RECORDS SHOWN ::
*** Begin section ***

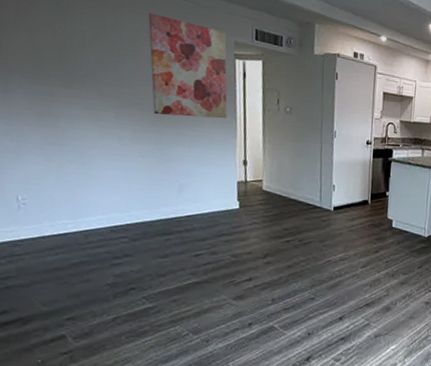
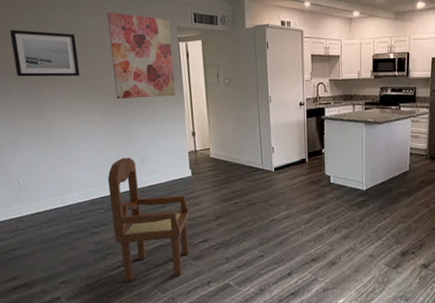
wall art: none [15,15,109,83] -> present [9,30,80,77]
dining chair: none [136,181,234,321] -> present [108,157,189,282]

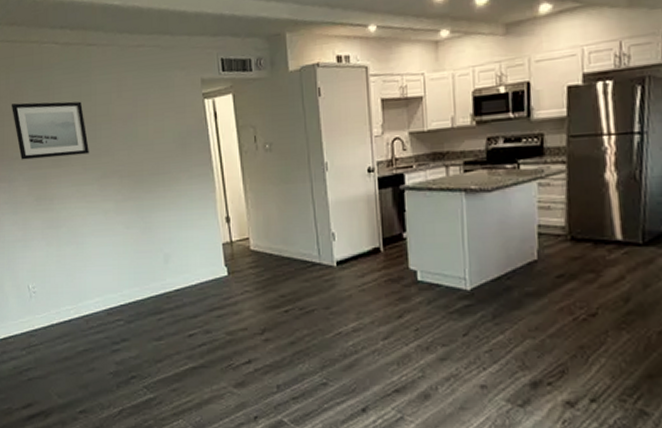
wall art: present [107,12,176,99] -> none [117,69,204,180]
dining chair: present [108,157,189,282] -> none [127,253,229,414]

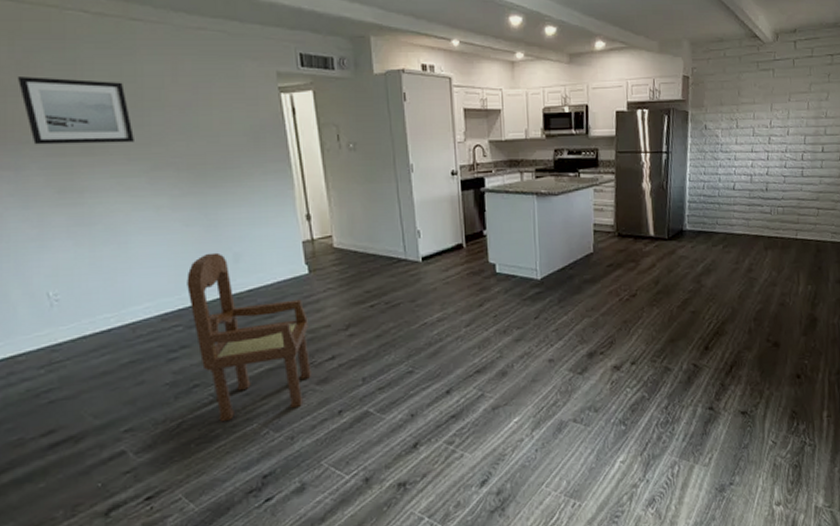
dining chair: none [127,253,229,414] -> present [187,252,311,422]

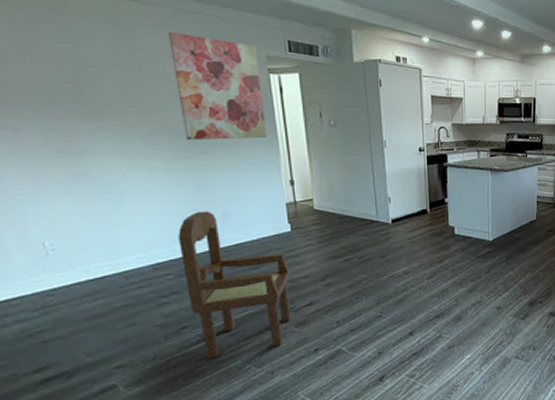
wall art: present [17,77,134,145] -> none [17,45,131,111]
wall art: none [171,51,280,174] -> present [168,31,268,141]

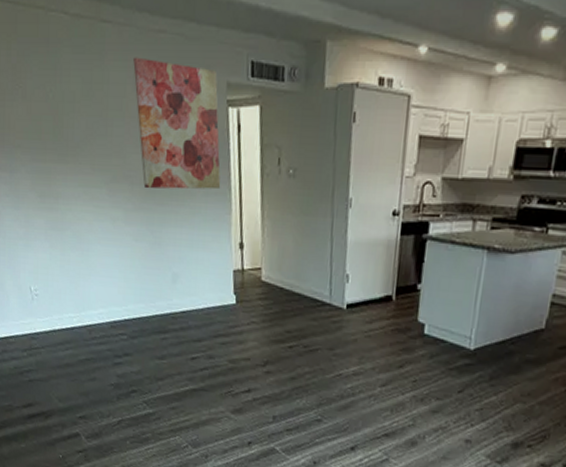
dining chair: present [178,211,291,359] -> none [132,270,231,430]

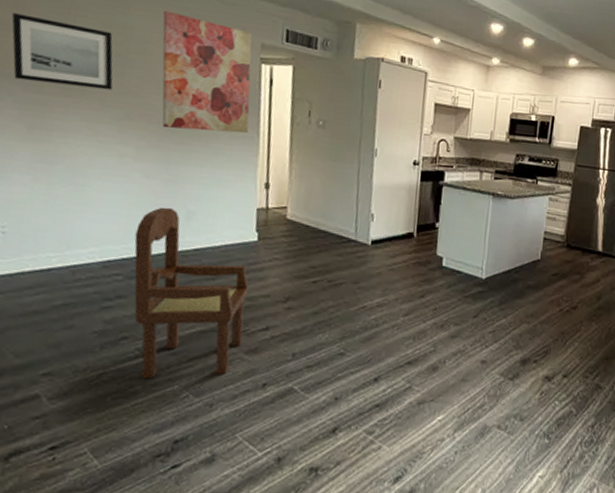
wall art: none [12,81,99,153] -> present [11,13,113,90]
dining chair: none [132,270,231,430] -> present [134,207,249,379]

*** End section ***

WORK TASK :: Return the records above exactly as written, but without any of the pictures.

EXERCISE RESULT ::
wall art: none [15,15,109,83] -> present [9,30,80,77]
dining chair: none [136,181,234,321] -> present [108,157,189,282]

wall art: present [107,12,176,99] -> none [117,69,204,180]
dining chair: present [108,157,189,282] -> none [127,253,229,414]

dining chair: none [127,253,229,414] -> present [187,252,311,422]

wall art: present [17,77,134,145] -> none [17,45,131,111]
wall art: none [171,51,280,174] -> present [168,31,268,141]

dining chair: present [178,211,291,359] -> none [132,270,231,430]

wall art: none [12,81,99,153] -> present [11,13,113,90]
dining chair: none [132,270,231,430] -> present [134,207,249,379]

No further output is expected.